On Wednesday, the Supreme Court will hear a landmark abortion case, the first since Justice Brett Kavanaugh joined the court. A favorable ruling could begin to chip away at expansive abortion rights, which actually harm the health of women and their unborn children.

The case, June Medical Services LLC v. Russo, concerns a commonsense Louisiana law that mandated that abortion providers had to maintain hospital admitting privileges at nearby facilities. This protected all parties involved but especially the health and safety of the women wanting an abortion.

If this case sounds familiar, it’s because it is. The law under scrutiny is quite similar to the Texas law the Supreme Court declared unconstitutional in 2016 after hearing Whole Woman’s Health v. Hellerstedt.

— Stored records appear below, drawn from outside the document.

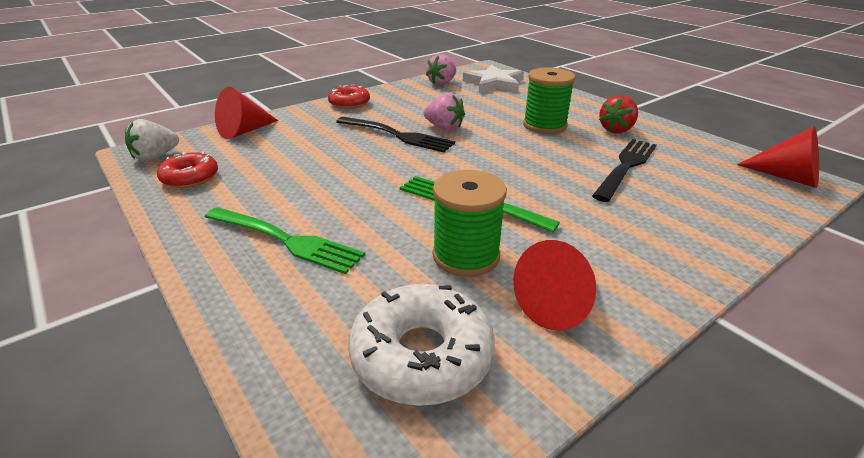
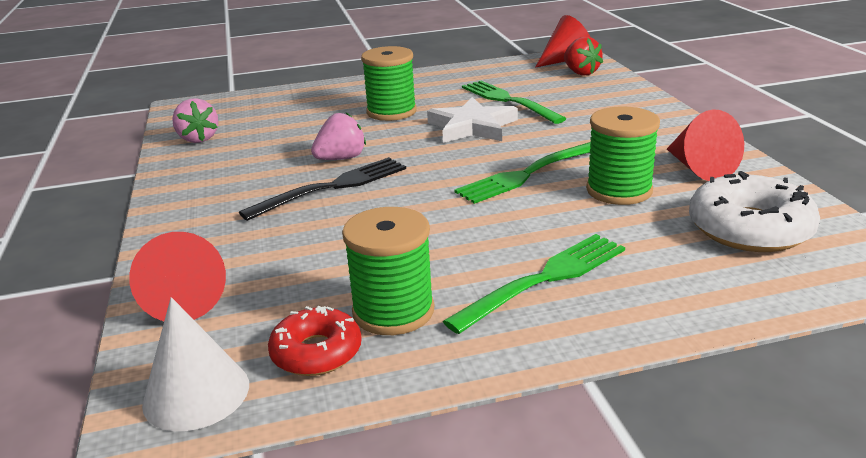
camera: 65 degrees left, 5 degrees down
white strawberry [125,119,179,162] -> white cone [142,297,249,431]
red donut [328,84,370,109] -> none
white star [463,65,524,93] -> white star moved to [427,97,518,143]
black fork [592,139,657,202] -> green fork [462,81,567,124]
red strawberry [599,95,638,133] -> red strawberry moved to [564,37,603,75]
none -> green spool [342,207,434,335]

There are a few ways the Supreme Court could handle this case. It could throw it out because the abortion clinics don’t have third-party standing because of the clear conflict of interest. Many briefs filed in this case mentioned the third-party standing doctrine and asked the court to reject the suit because it’s from a conflicted party.

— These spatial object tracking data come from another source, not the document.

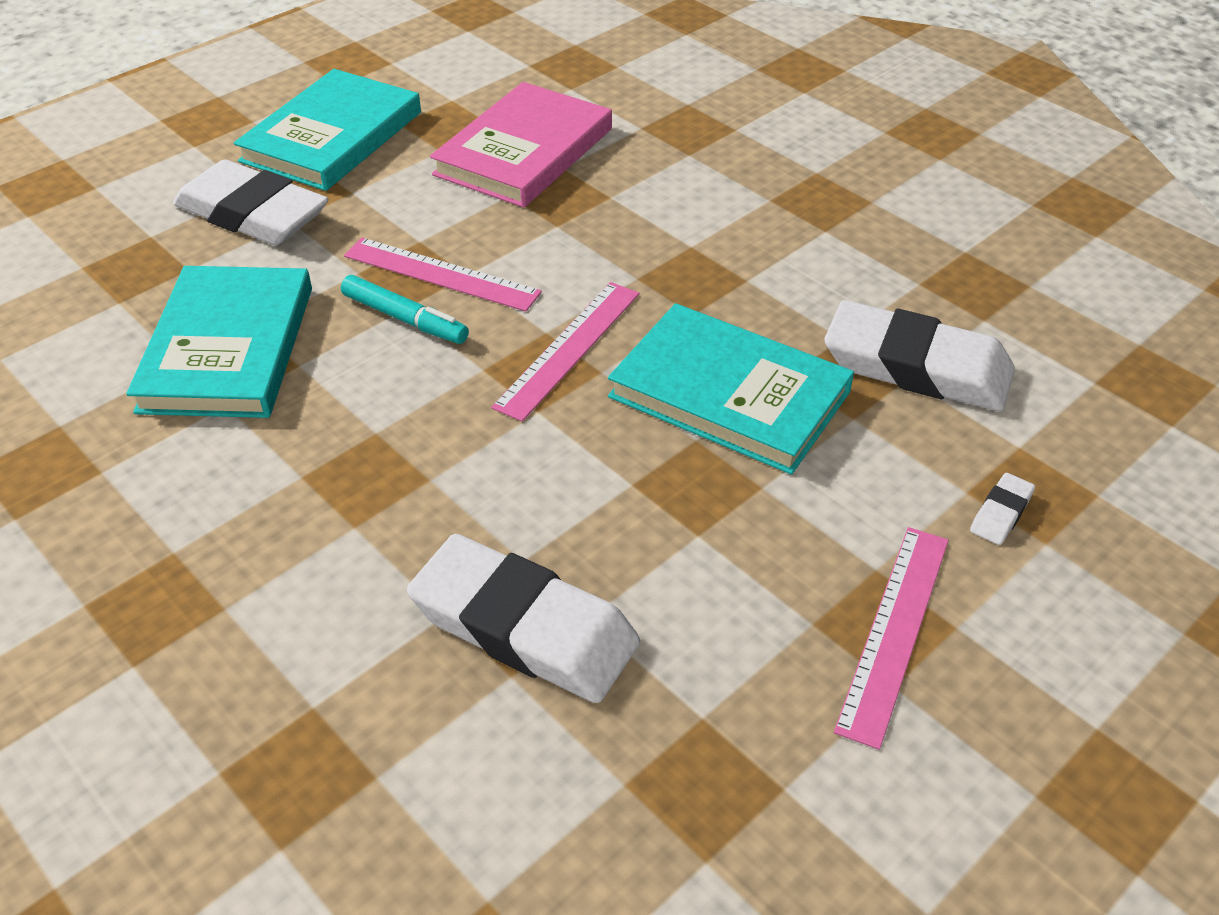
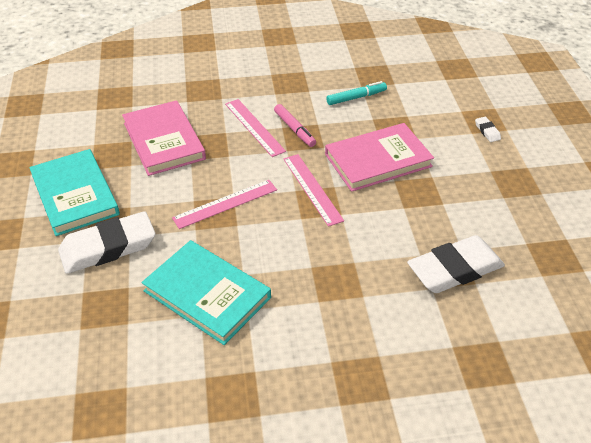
camera: 55 degrees left, 0 degrees up
turquoise marker [341,275,469,344] -> turquoise marker moved to [326,81,387,105]
turquoise book [608,303,854,475] -> pink book [325,123,434,192]
white eraser [824,300,1015,411] -> none
pink ruler [834,527,949,750] -> pink ruler moved to [225,99,286,157]
none -> pink marker [274,104,316,147]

The Supreme Court could also try to make a distinction between the Louisiana case from the Texas law. The reason Louisiana adopted such a law was that the state had documented multiple health and safety issues. The state had already shown the law hardly affected women’s access to abortion adversely at all, thus mitigating the concept that the law placed an “undue burden” on women seeking abortions.

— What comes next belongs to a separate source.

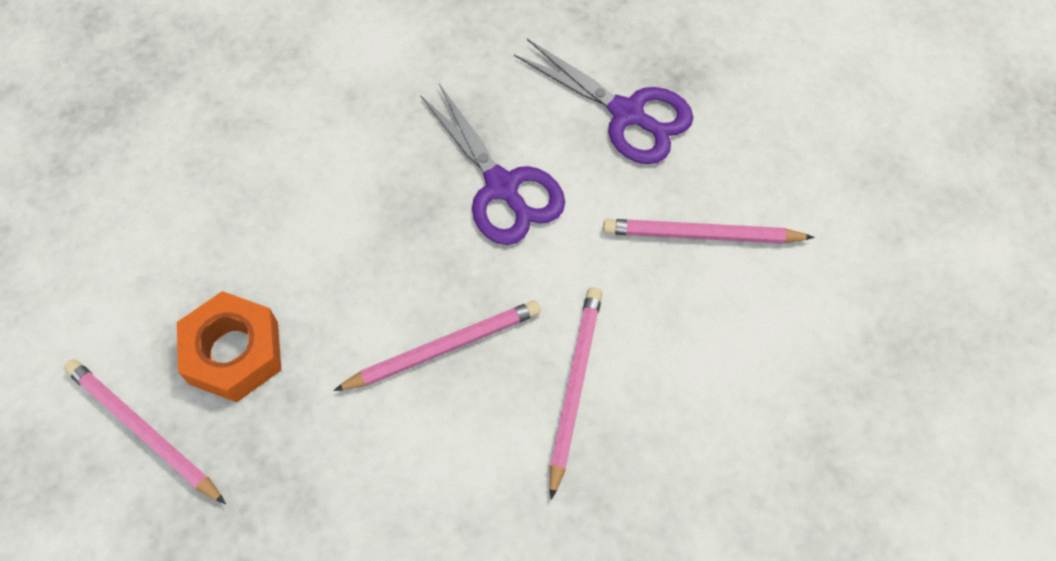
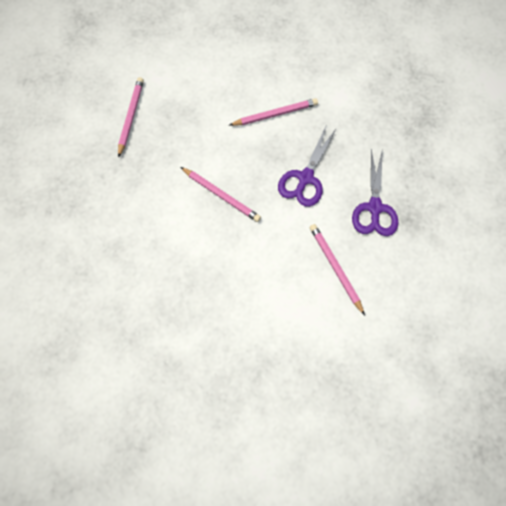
camera: 60 degrees right, 5 degrees up
orange nut [177,291,281,402] -> none
pink pencil [550,287,602,500] -> pink pencil moved to [230,98,318,126]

The Supreme Court could also simply view it as identical to the Texas law and find it unconstitutional.

Finally, the justices could throw out the precedent set in Whole Woman’s Health and revisit the long-standing abortion precedent Planned Parenthood v. Casey. But that seems unlikely, although this route would more substantially challenge the “undue burden” standard precedent establishes for testing the constitutionality of abortion regulations.

One of the most fascinating aspects of this case is the way abortion advocates are presenting it. They are already worried about it even though the Supreme Court hasn’t heard arguments yet. Activists are framing this case as one that could ban abortion in Louisiana or “gut reproductive rights.”

Neither the Louisiana nor the Texas law did, and would do, any such thing. The laws simply required doctors to have admitting privileges at a nearby hospital in case anything were to go wrong. Why wouldn’t “progressives” who claim to be “feminist” want women receiving abortions to receive the best medical care possible?

To liberals, nothing is more sacrosanct than abortion, and anyone who disagrees should be excoriated. Whenever abortion is on the Supreme Court’s docket, the Left becomes hyperfocused and terrified that a sliver of its “rights” will be rolled back by the trifecta of supposed misogynists, Justices Neil Gorsuch, Kavanaugh, and Clarence Thomas, to the judicial ether, never to be recovered.

All of this noise aside, abortion providers should not be able to say they’re supportive of women’s rights but then take shortcuts on women’s safety when they obtain an abortion. It’s grotesque and it’s wrong. Let’s hope the Supreme Court uses this case to rule against abortion provides and protect women’s health over profits.